These prototypes are electric and don’t give off any planet-warming greenhouse gases during flight, but mining and producing the electricity to charge their batteries is still an environmental cost. But the flying air taxis of the near future, which can both hover like helicopters and glide like airplanes, might be more energy efficient than you’d think—provided you carpool and only use them for long-distance travel.
That’s according to scientists at the University of Michigan, who recently considered the energy costs of these vehicles compared to ground-based cars.
“I was surprised by how competitive [the flying cars] were in these scenarios that we explored because of the energy intensity to lift the vehicle,” says Gregory Keoleian, an author of the study and director of the university’s Center for Sustainable Systems. Flying cars rely on distributed electric propulsion, which is basically a series of small propellers along the vehicle’s wings. With this system, they can avoid runways and move about much like a drone, with vertical take-off and landing.

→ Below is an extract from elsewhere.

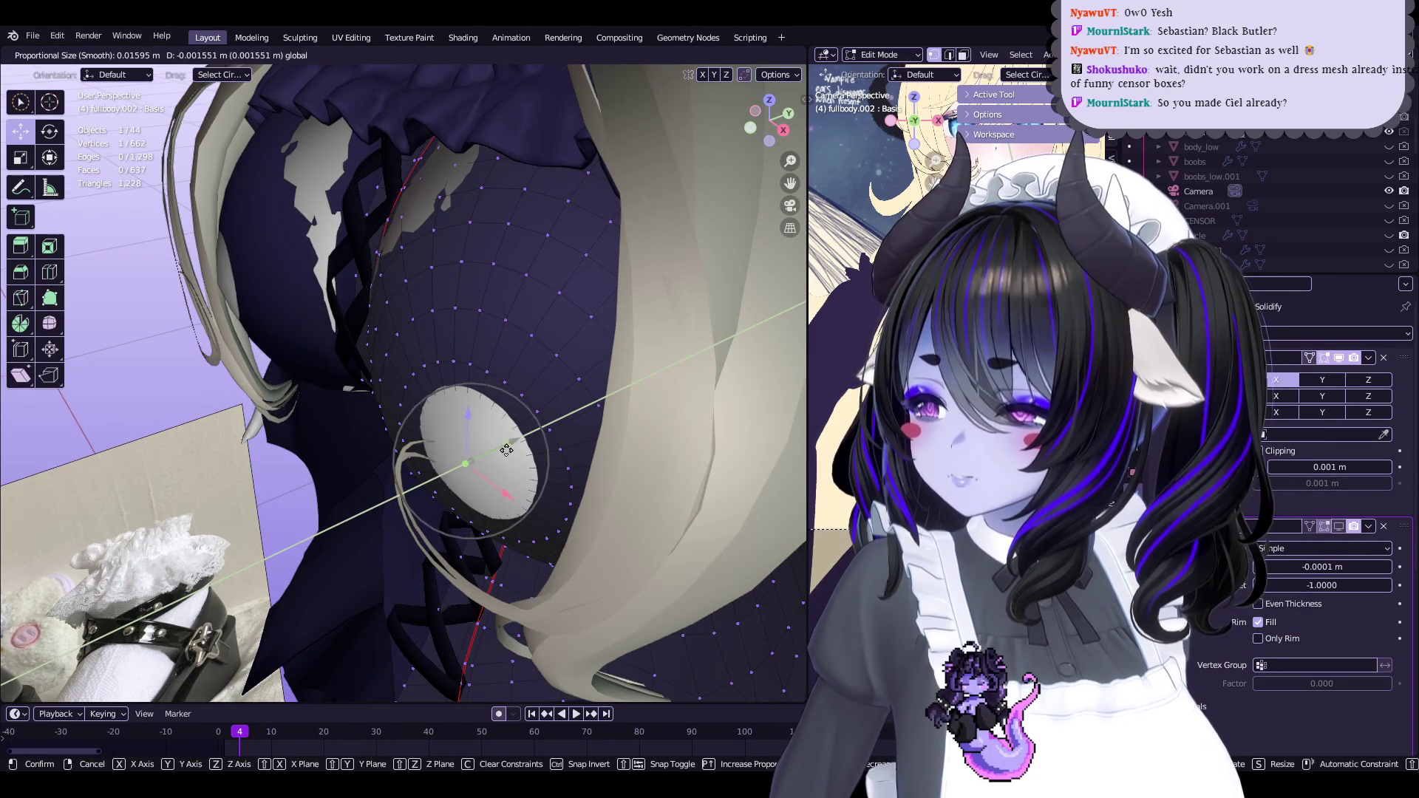
{"action": "left_click", "coordinate": [497, 447]}
{"action": "scroll", "coordinate": [497, 447], "scroll_direction": "down", "scroll_amount": 8}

To understand what energy these flying vehicles would require, the scientists used available data from other scientific and industry reports. The model vehicle they considered had one pilot and four passenger seats, flew at an altitude of 1,000 feet, and could zoom around at up to 150 miles per hour. They compared this example to two cars: one, gasoline-powered, driving 34.1 miles per gallon, and another, electric-powered, which drove the equivalent of 108.5 miles per gallon based on its energy use. The scientists compared efficiency between the three vehicles at distances from three to 155 miles.
For short trips of less than 22 miles, both gasoline and electric cars beat out the airborne vehicles in efficiency, according to the study, published Tuesday in Nature Communications. Short trips make up most of Americans’ driving—the average commute distance is 11 miles. Over short distances, air taxis would mostly hover, using up a lot of energy in the process.
But over long distances, air taxi efficiency improved. For a 62-mile, nonstop trip, air taxi use led to 35 percent fewer greenhouse gas emissions compared to the gas-burning car. But compared to an electric car travelling the same distance, the air taxi had 28 percent more emissions. This scenario ignores passengers, however. If you load up the air taxi with four people and compare it to the other cars with average occupancy—1.54 people—it looks even greener. On the basis of emissions produced per passenger across these 62 miles, the full-capacity air taxi has 52 percent fewer emissions per trip than the gas car, and 6 percent less than the electric car.